Ist es so ähnlich wie die Spoken Word Sachen, die ihr auf der Bühne gemacht habt oder ist es irgendwie musikalischer?
Es bleibt irgendwie alles im Bereich der Performancekunst. Es ist so wie die Sachen, die ich als Kind geliebt habe, wie Devo, von wo ich zu Laurie Anderson und von da zu Jack Goldberg gekommen bin. Das sind alles Leute, die keine klare Trennlinie zwischen Performance und Musik ziehen. Von so was waren wir inspiriert, weswegen wir angefangen haben, unseren Stücken Titel zu geben und mit solchen Leuten wie Perry zusammenzuarbeiten, die aus einer anderen Generation stammen. Er war so etwas wie ein Harry-Potter-Magier, der dazukam und dem ganzen Magie gegeben hat.
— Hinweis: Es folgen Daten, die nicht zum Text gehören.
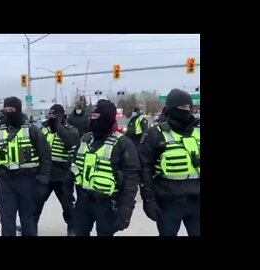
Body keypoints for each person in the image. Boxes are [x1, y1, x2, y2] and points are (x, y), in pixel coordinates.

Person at [72, 99, 141, 236]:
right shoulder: (85, 140)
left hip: (108, 203)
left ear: (107, 118)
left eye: (96, 117)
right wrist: (68, 196)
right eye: (91, 117)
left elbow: (131, 178)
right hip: (83, 200)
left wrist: (126, 208)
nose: (93, 121)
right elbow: (73, 167)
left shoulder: (123, 144)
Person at [139, 89, 200, 236]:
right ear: (172, 109)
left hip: (197, 201)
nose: (186, 111)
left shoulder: (198, 132)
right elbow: (144, 168)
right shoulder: (155, 134)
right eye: (182, 108)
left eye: (189, 107)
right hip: (168, 202)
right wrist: (148, 199)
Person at [0, 96, 51, 236]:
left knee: (28, 222)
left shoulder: (33, 130)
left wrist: (43, 182)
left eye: (11, 109)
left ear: (18, 109)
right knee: (7, 222)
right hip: (6, 183)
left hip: (27, 182)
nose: (8, 112)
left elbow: (45, 157)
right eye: (6, 110)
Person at [34, 104, 79, 236]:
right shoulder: (43, 129)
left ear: (61, 116)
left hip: (62, 175)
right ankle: (31, 226)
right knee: (36, 203)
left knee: (68, 205)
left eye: (54, 115)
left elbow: (70, 142)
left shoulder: (71, 130)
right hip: (45, 174)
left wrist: (57, 126)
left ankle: (72, 228)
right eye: (50, 115)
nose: (51, 118)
Meinst du das so wie Studiomagie oder wie wirkliche Magie?
Wenn du so lange so lebst wie er und du ein wirklich freier Geist bist, kannst du dir selbst gestatten, mit der Erde in Harmonie zu wandeln und wirklich ziemlich mächtigen Scheiß reißen. Ich glaube, das ist der beste Weg, um das auszudrücken. Als wir seine Lyrik aufnahmen, fing sein Mikrofon beim zweiten Vorlesen an, zu zischen und rückzukoppeln wie eine zerkratzte Schallplatte. Jeder wusste, dass Geister oder so was das Mischpult in Besitz genommen haben mussten, denn es war eine komplett digitale Ausrüstung. Es war alles noch neu und sauber und plötzlich fängt es an, zu heulen und diese abgefahrenen Geräusche zu machen, während er vorliest und total dramatisch ist.

Uuh, gruselig. Ist das passiert, während er gelesen hat?
Ja, und es kam nur während seiner Pausen. Er las so und wenn er Luft holte und es eine Sekunde Zeit gab für irgendein Geräusch, kam gleich so was wie „juuu-juuu, chkeoOUU“. Es klang wie verrückte, kratzende Alien-Bomben.

Hat das Perry irritiert?
Oh, Perry ist absolut mit der Welle mitgeschwommen. Er hat keinen Takt verpasst. Als er wieder zur Tür reinkam, meinte er: „Ich habe mich wirklich in die Sache vertieft.“ Sein Stück heißt „I the Indigene“ und handelt davon, dass jeder seinen Ursprung irgendwo hier auf der Erde hat und dass es sinnlos ist, darüber zu streiten, wo genau. Es ist in einem ersten Tonfall gehalten und er hat sich wirklich auf das Thema konzentriert. Und ich glaube, ein paar Geister waren nicht so ganz einverstanden, oder vielleicht waren sie es – irgendwas ist da passiert. Aber das ist genau der Grund, weswegen wir mit Leuten außerhalb unseres Umfelds zusammenarbeiten wollen, weil dann manchmal solche Sachen passieren. Es war wirklich eine Ehre und ein irrer Höhepunkt für die Band.